2.OJK juga terus meningkatkan sinergi dan kolaborasi dengan asosiasi profesi di bidang GRC antara lain melalui kegiatan bersama Ikatan Auditor Intern Bank (IAIB).
Dalam kesempatan tersebut, OJK mendorong penguatan budaya integritas dan kepatuhan di sektor jasa keuangan serta transformasi peran auditor intern sebagai strategic advisor dalam mendukung organisasi yang lebih agile dan adaptif.
3.Pada Maret 2026, seluruh Pegawai OJK yang termasuk Wajib Lapor (3.891 Pegawai) telah menyampaikan Laporan Harta Kekayaan Penyelenggara Negara (LHKPN) Periodik Tahun 2025.
Selain itu OJK juga menyampaikan pesan kepada seluruh pemangku kepentingan OJK dalam rangka Hari Raya Idul Fitri mengenai larangan pemberian gratifikasi kepada Pegawai OJK.
Pesan ini disampaikan melalui media cetak dan media sosial OJK. Pemenuhan kewajiban pelaporan LHKPN dan himbauan larangan pemberian gratifikasi ini merupakan salah satu bentuk peningkatan awareness dan budaya anti korupsi pada seluruh
Pegawai OJK serta pemangku kepentingan OJK.
4.Peningkatan upaya berkelanjutan dalam memperkuat tata kelola organisasi dan sektor jasa keuangan melalui pelaksanaan serangkaian Kegiatan Governansi antara lain Integrity Talk.
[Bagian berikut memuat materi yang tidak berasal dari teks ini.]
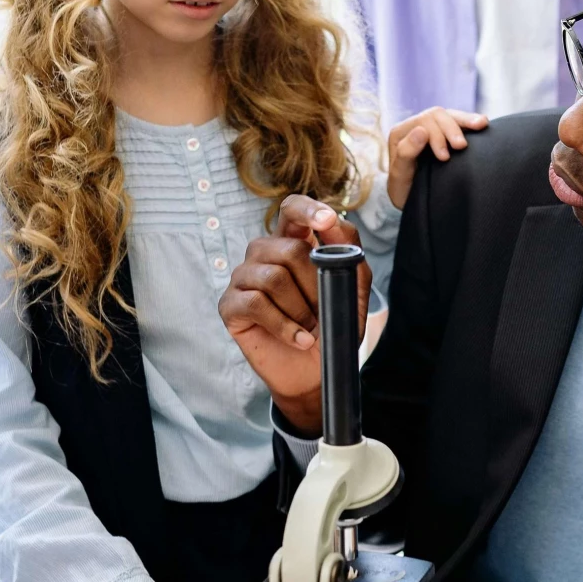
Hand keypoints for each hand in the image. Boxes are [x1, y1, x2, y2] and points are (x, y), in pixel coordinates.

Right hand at [218, 195, 370, 433]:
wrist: (315, 372)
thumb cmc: (331, 325)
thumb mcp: (352, 288)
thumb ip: (348, 252)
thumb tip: (334, 222)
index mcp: (292, 242)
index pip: (293, 209)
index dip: (308, 210)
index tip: (326, 222)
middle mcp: (264, 253)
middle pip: (290, 250)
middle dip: (315, 285)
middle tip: (324, 310)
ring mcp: (243, 277)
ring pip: (273, 277)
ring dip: (300, 308)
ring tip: (311, 327)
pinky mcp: (230, 305)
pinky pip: (255, 303)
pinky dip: (284, 324)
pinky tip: (298, 339)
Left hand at [387, 108, 487, 208]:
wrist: (412, 200)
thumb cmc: (404, 191)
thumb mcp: (399, 178)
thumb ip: (405, 154)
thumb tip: (421, 131)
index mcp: (401, 133)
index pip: (422, 122)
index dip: (436, 136)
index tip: (445, 157)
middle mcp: (416, 126)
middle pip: (437, 115)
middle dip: (452, 128)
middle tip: (462, 146)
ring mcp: (432, 128)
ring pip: (450, 115)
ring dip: (466, 120)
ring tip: (481, 125)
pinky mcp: (446, 134)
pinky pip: (459, 121)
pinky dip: (471, 121)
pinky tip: (483, 122)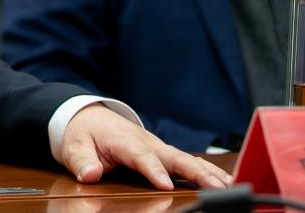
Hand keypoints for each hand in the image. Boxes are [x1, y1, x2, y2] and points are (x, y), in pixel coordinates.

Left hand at [60, 104, 231, 190]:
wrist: (88, 116)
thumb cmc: (83, 132)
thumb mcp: (74, 146)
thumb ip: (82, 161)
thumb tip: (90, 174)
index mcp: (125, 140)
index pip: (141, 156)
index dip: (154, 171)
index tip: (166, 186)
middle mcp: (147, 142)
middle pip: (174, 157)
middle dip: (196, 172)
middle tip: (216, 187)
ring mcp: (158, 147)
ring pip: (187, 159)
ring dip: (208, 172)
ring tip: (229, 186)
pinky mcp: (164, 154)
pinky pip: (188, 162)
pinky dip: (207, 170)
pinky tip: (225, 182)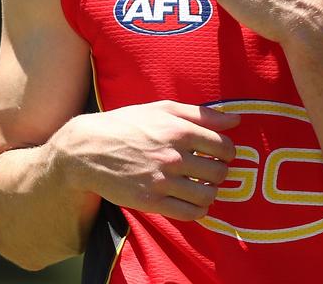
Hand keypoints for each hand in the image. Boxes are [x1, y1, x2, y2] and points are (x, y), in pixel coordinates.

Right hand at [50, 100, 240, 220]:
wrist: (86, 150)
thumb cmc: (127, 125)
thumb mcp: (163, 109)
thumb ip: (202, 114)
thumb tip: (236, 121)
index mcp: (179, 131)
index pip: (224, 147)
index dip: (228, 152)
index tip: (221, 154)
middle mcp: (173, 157)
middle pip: (219, 172)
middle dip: (220, 172)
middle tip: (211, 170)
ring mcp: (161, 181)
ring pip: (207, 195)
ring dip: (211, 192)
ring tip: (203, 186)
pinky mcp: (149, 202)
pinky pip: (189, 213)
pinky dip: (199, 210)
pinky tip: (194, 202)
Kegiatan ini bertujuan untuk meningkatkan kesadaran dan pemahaman stakeholder internal dalam menumbuhkan budaya tata kelola, dan integritas.
E. Penegakan Ketentuan di SJK dan Perkembangan Penyidikan
Dalam pelaksanaan fungsi penyidikan, sampai dengan 31 Maret 2026, Penyidik OJK telah menyelesaikan total 181 perkara yang terdiri dari 143 perkara PBKN, 9 perkara PMDK, 24 perkara PPDP dan 5 perkara PVML.
Selanjutnya jumlah perkara yang telah diputus pengadilan sebanyak 155 perkara diantaranya 152 perkara telah mempunyai ketetapan hukum tetap (in kracht) dan 3 perkara masih dalam tahap banding.
Penyidik OJK senantiasa berkoordinasi secara aktif dengan Aparat Penegak Hukum (APH) lain dalam penyelesaian proses penyidikan melalui kerja sama dalam penegakan hukum SJK.
Upaya paksa terhadap pihak-pihak yang tidak kooperatif terhadap proses penegakan hukum yang dilakukan penyidik OJK mengacu pada ketentuan peraturan perundang-undangan yang berlaku.
Pada 4 Maret 2026, Penyidik OJK melakukan penggeledahan di kantor PT MASI yang berlokasi di kawasan Sudirman Central Business District, Jakarta, sebagai bagian dari proses penegakan hukum atas dugaan tindak pidana di bidang pasar modal, didampingi oleh Korwas PPNS Bareskrim Polri.
Selain itu,juga dilakukan upaya penangkapan tersangka dalam kasus dugaan tindak pidana perbankan yang terjadi di PT BPR DCN, Malang, Jawa Timur di Stasiun Gambir pada 26 Maret 2026 setelah yang bersangkutan mangkir dari pemeriksaan.
Tim gabungan yang terdiri dari penyidik OJK, Korwas PPNS Bareskrim Polri, serta Direktorat Reserse Siber Polda Jawa Timur langsung melakukan pengamanan setibanya tersangka di Stasiun Gambir.PT BPR DCN sebelumnya telah dicabut izin usahanya oleh OJK pada 24 Juli 2025.
Melalui sinergi dan koordinasi yang kuat antara OJK dan aparat penegak hukum, diharapkan proses penegakan hukum di sektor jasa keuangan dapat berjalan efektif, sekaligus memperkuat perlindungan konsumen dan menjaga kepercayaan masyarakat terhadap industri jasa keuangan.